Directive: Can you extend the piece below on Windows 7 administrator privileges, picking up after its last sentence?

Document segment:
# # #

Win 7 combines the Win 98, WinXP, and Win 2000 approaches into one single package. Now, its may be your persona PC you bought from Dell, you may be the only user, but there are some things you can't do unless you are the Administrator. This is to protect you from people who won't be using your computer anyway and to ensure you use the PC in a corporate-approved way. If you follow Microsoft's advice and set up an Administrator account in addition to your user account, you will discover that, when you turned the computer on while you were making coffee, it didn't boot all the way up, but only half-way and waited for you to tell it who was going to use the computer: you or the Administrator (which is, of course, you). After you give it an answer, Win 7 will finish launching while you waste time watching it.

If you want your laptop to be ready to do work when you come back with coffee, don't set up an Administrator account. Just make sure you have all administrative privileges (easy to do) when you set up your user account during install. Or straighten everything out with the Users program in Control Panel. Vista is the same way, so if you've been suffering with Vista you already know about it.

Operating without full privileges actually makes sense in Linux, where you can accidentally do some serious damage very quickly, and when IT doesn't want you do change your PC, but it is unnecessary for a personal PC. (It's sad when PC no longer means "Personal Computer," so you have Corporate Personal Computers and Personal Personal Computers.)

Still, you will regularly be told you can't do things you want to do unless the Administrator approves. Click a button to approve (or turn the protection off, I don't remember how) as it is an opportunity to think twice before doing something really stupid - like installing and running eatsyourdiskforlunch.exe which you accidently downloaded).

When upgraded from XP, I discovered that I didn't have permission to install some of the utility programs I'd downloaded (and paid for). The upgrade conveniently saved the install files, but I couldn't run them. Changing the file ownership (file ownership - another new "feature") didn't help. Fortunately I'd copied all these programs to another disk and I could run them from there. Why Win7 would save an exe file then not let you run it is another entry in the growing list of Redmond Mysteries.

# # #

Stored rows:
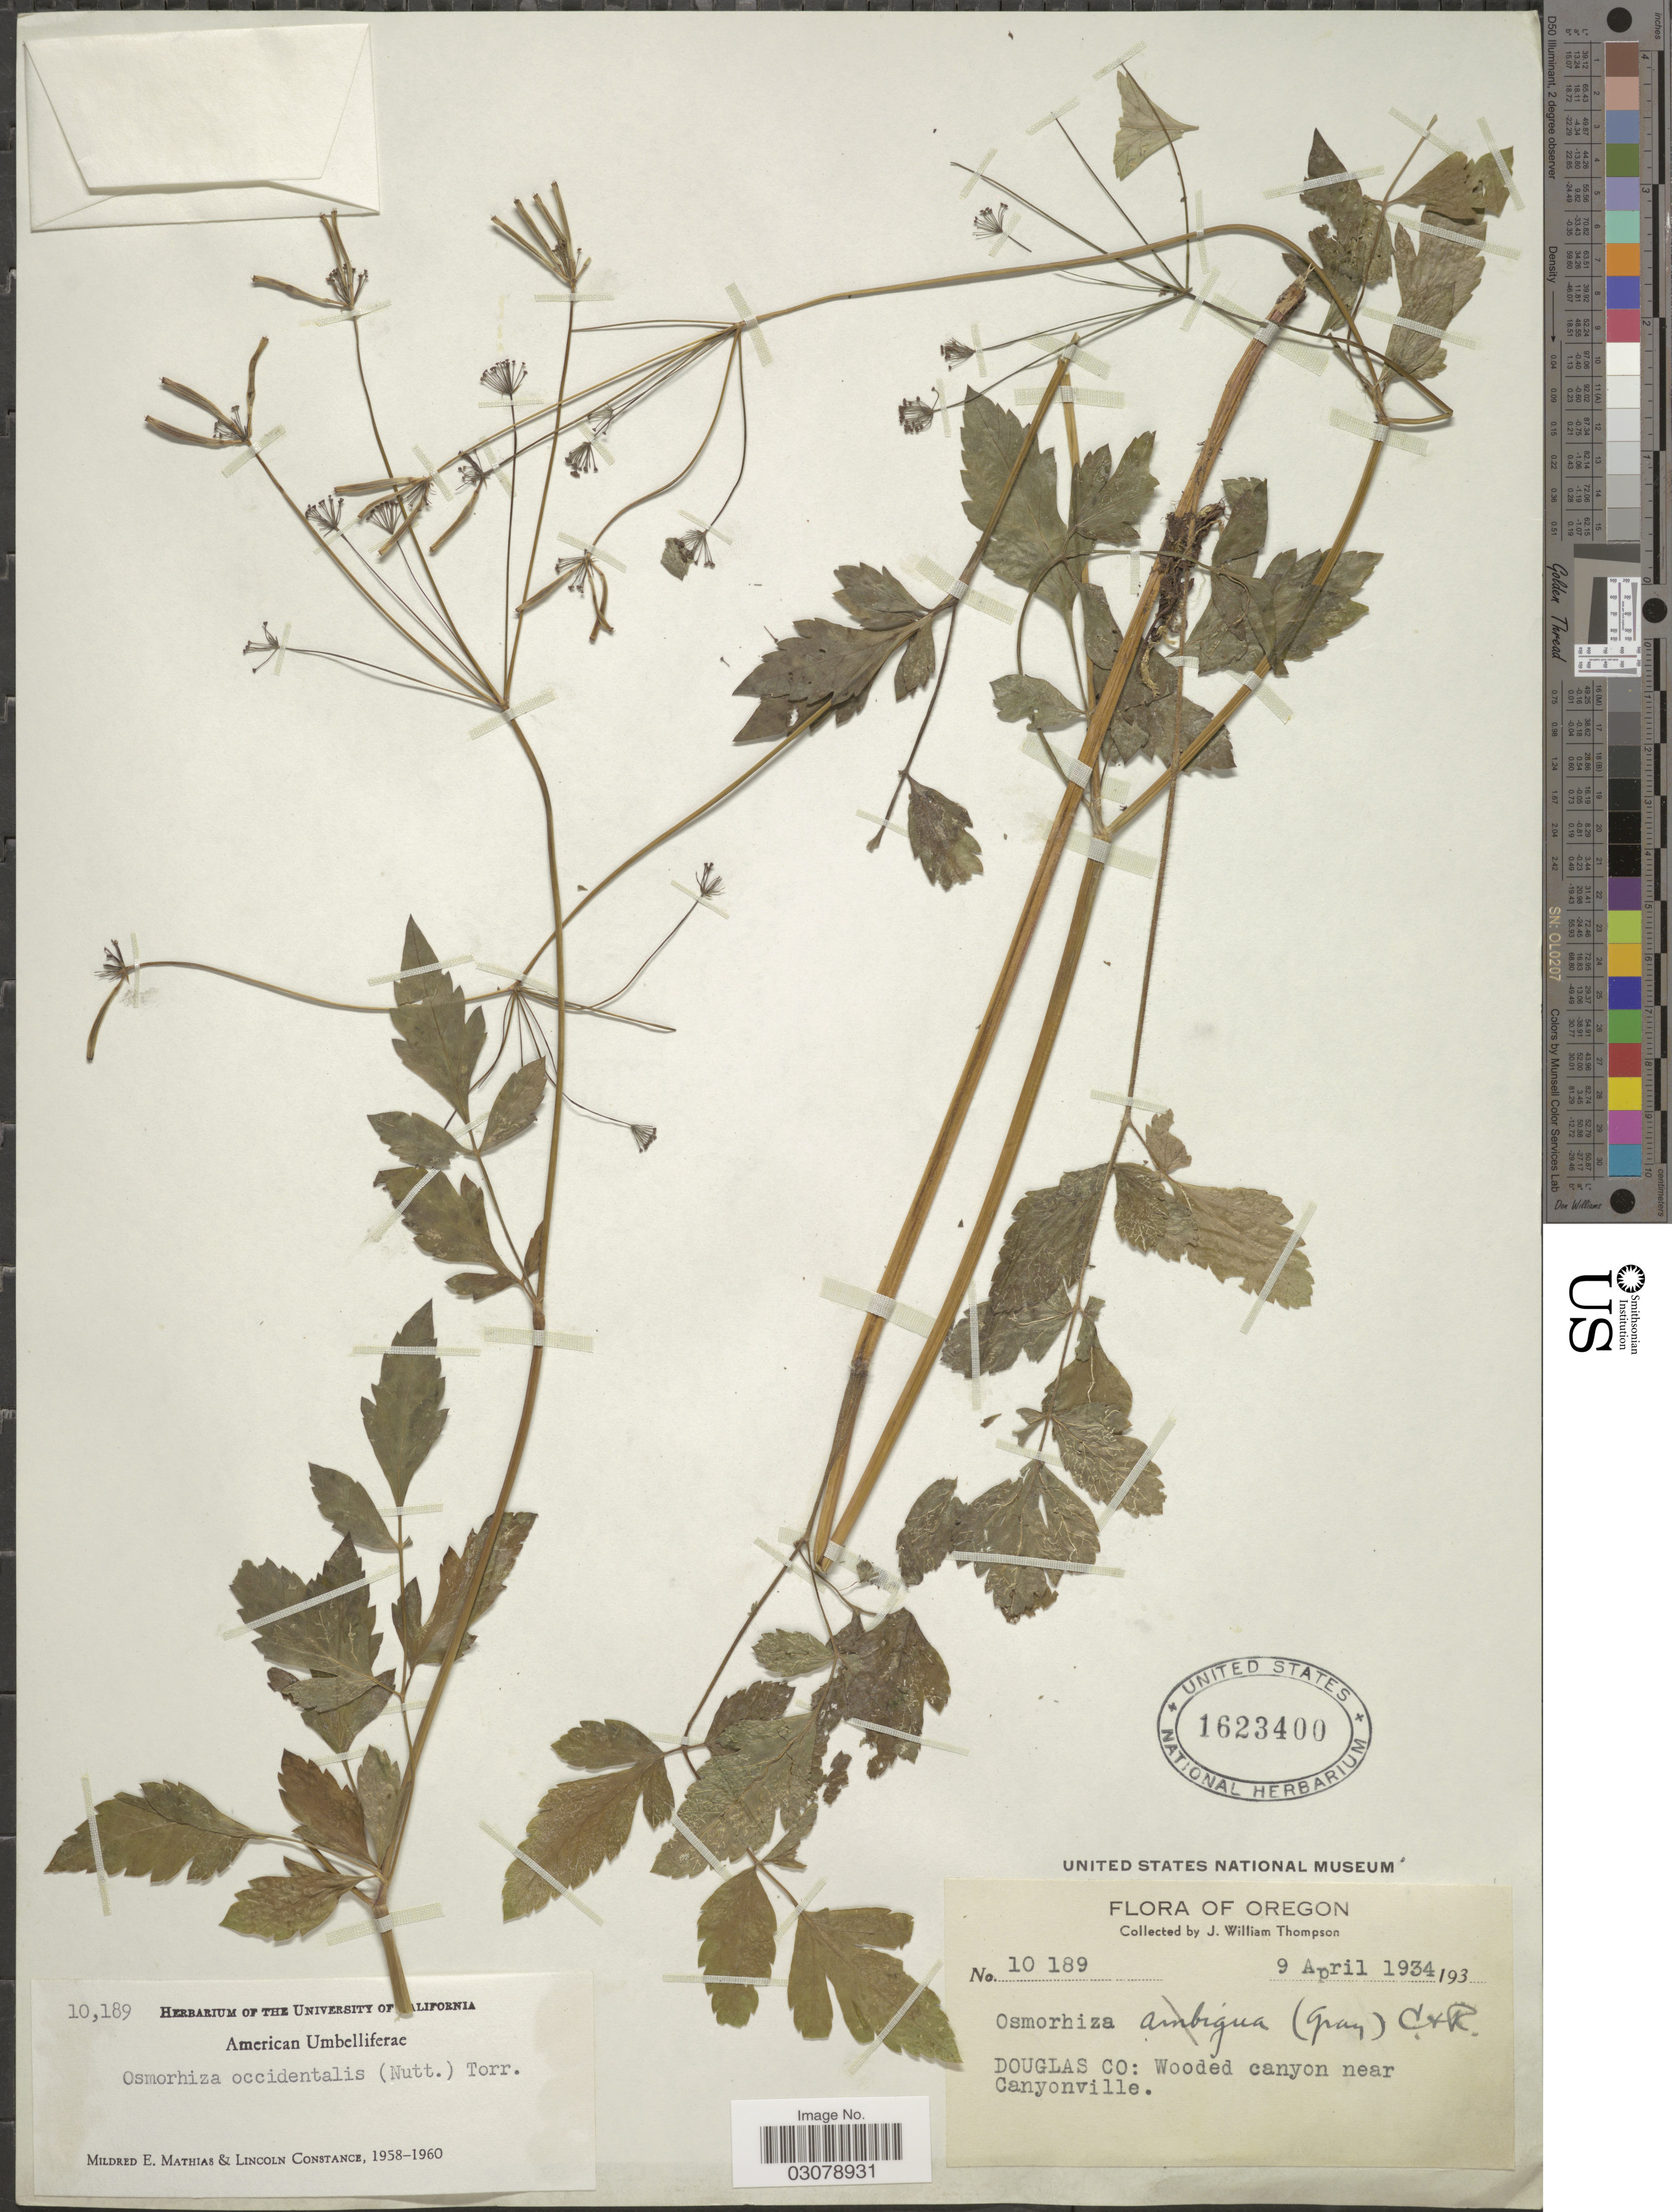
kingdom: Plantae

# # #

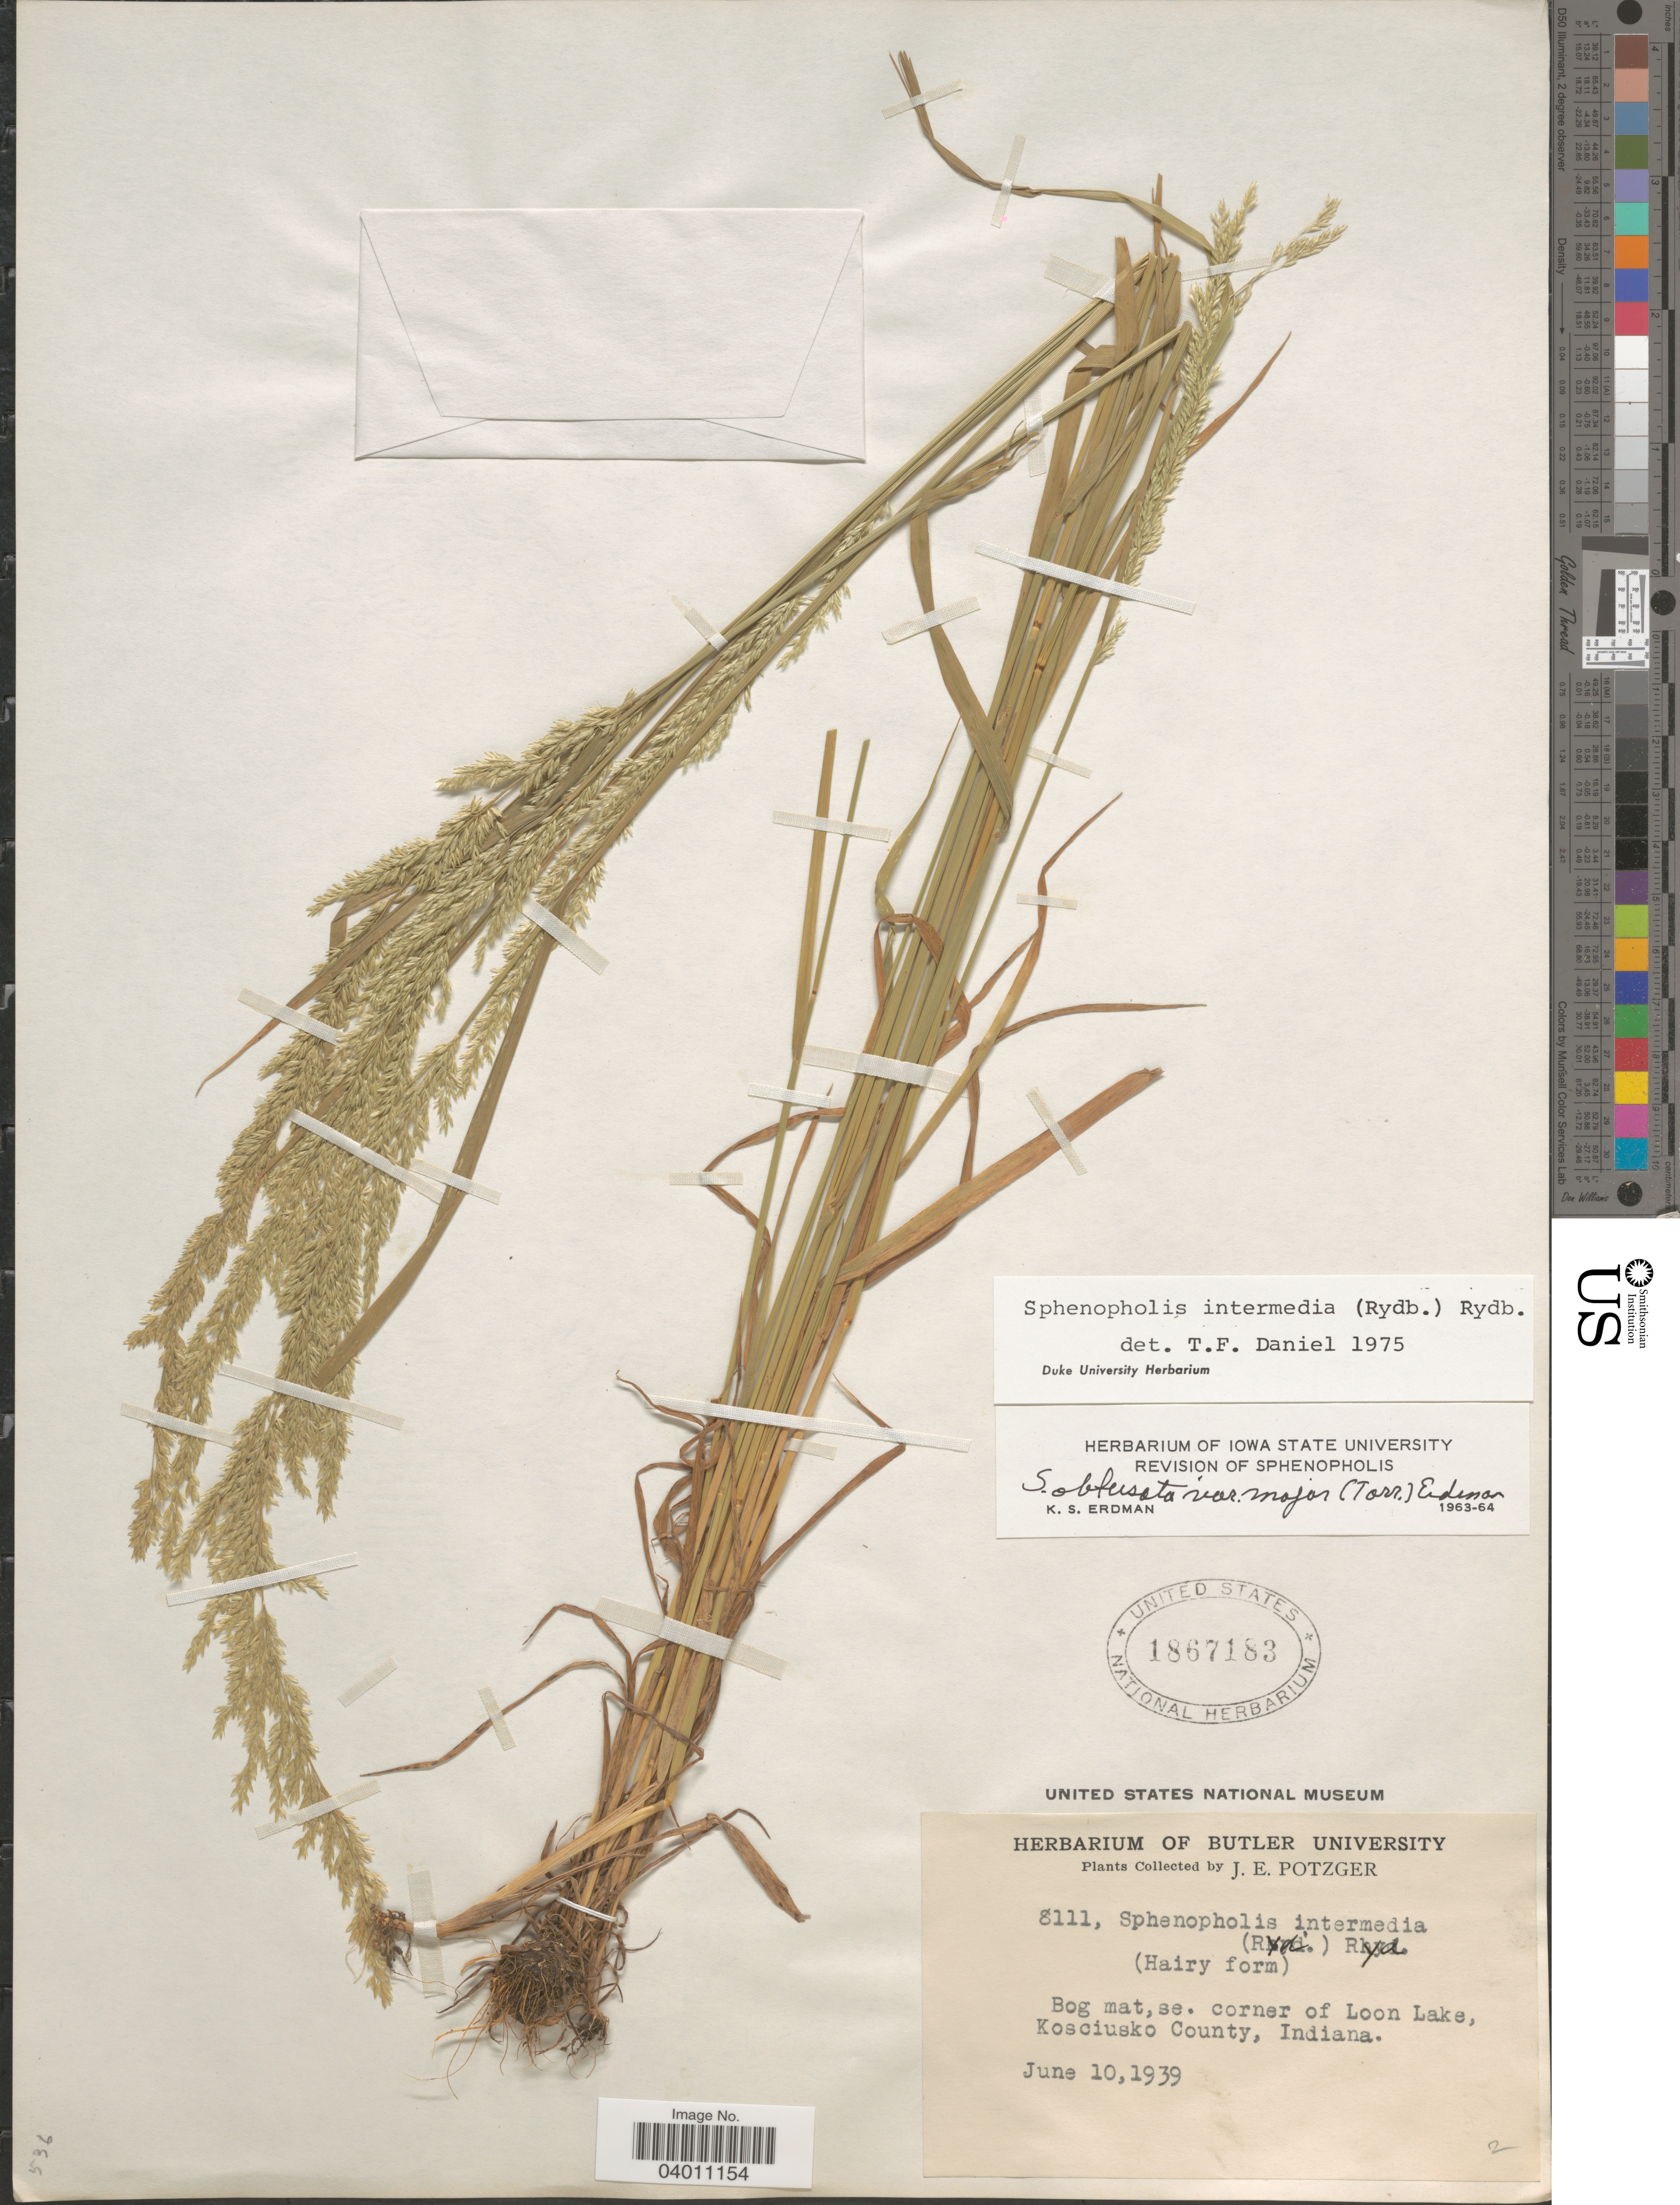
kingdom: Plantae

# # #

Answer to this task:
Networking
Somewhere along the way (98 or XP) Windows made networking a native feature of the OS and introduced the concept of Workgroups. Workgroups allowed you to set up logical subnets on your router so I could keep my computers and their associated storage and printers separate from my kids computers. You can give your workgroup any name you want, though the default was "Workgroup". You added individual computers to one workgroup or another. Certain resources could be shared among workgroups. Each computer selected files and folders for sharing, with or without passwords, and it was all pretty powerful; at least it did everything I ever wanted it to. Firewalls on individual computers provided added protection and flexibility.

Rather than building on the familiar, Win7 introduces a totally new concept: Homegroup. In a heterogeneous network (e.g., Win 7 and XP on different computers) Workgroups still exist, but became inoperative when I upgraded my XP to Win7. Now everything is "Homegroup". All homegroups are named "Homegroup". You can put in security and passwords, but you can't change the name. Perhaps that's not true, but Microsoft support doesn't know how to do it.

If it is possible to set up separate logical subnets on a router - with different passwords and sharing - and I'm not convinced it is - all the homegroups will have the same name: "Homegroup." Worthless.


Support.
The Microsoft website is about as organized as a library with all the books misfiled. There is a support Chat function, if you have the Win7 ID number (the one that appears in Computer Properties, not the unlock key that comes with the disk) you can "chat" with friendly, responsive people who seem to know less about Win7 than I do. I've been into chat 3 times, each time it took me 30 minutes to find it, and each time I somehow got there a different way. It isn't easy and obvious like other support sites like Dell and Computer Associates.

Like much that comes from Microsoft, the web site makes sense only if you already know so much that you don't need to go to the web site.

I spent 4 hours with three different first-level support people (nice folks) doing goofy things as they tried to figure out how Win7 networking worked. Microsoft is so inundated with Win7 problems that the second-level technical support is backlogged at least 24 hours.

When support is buried, you know the product has lots of problems.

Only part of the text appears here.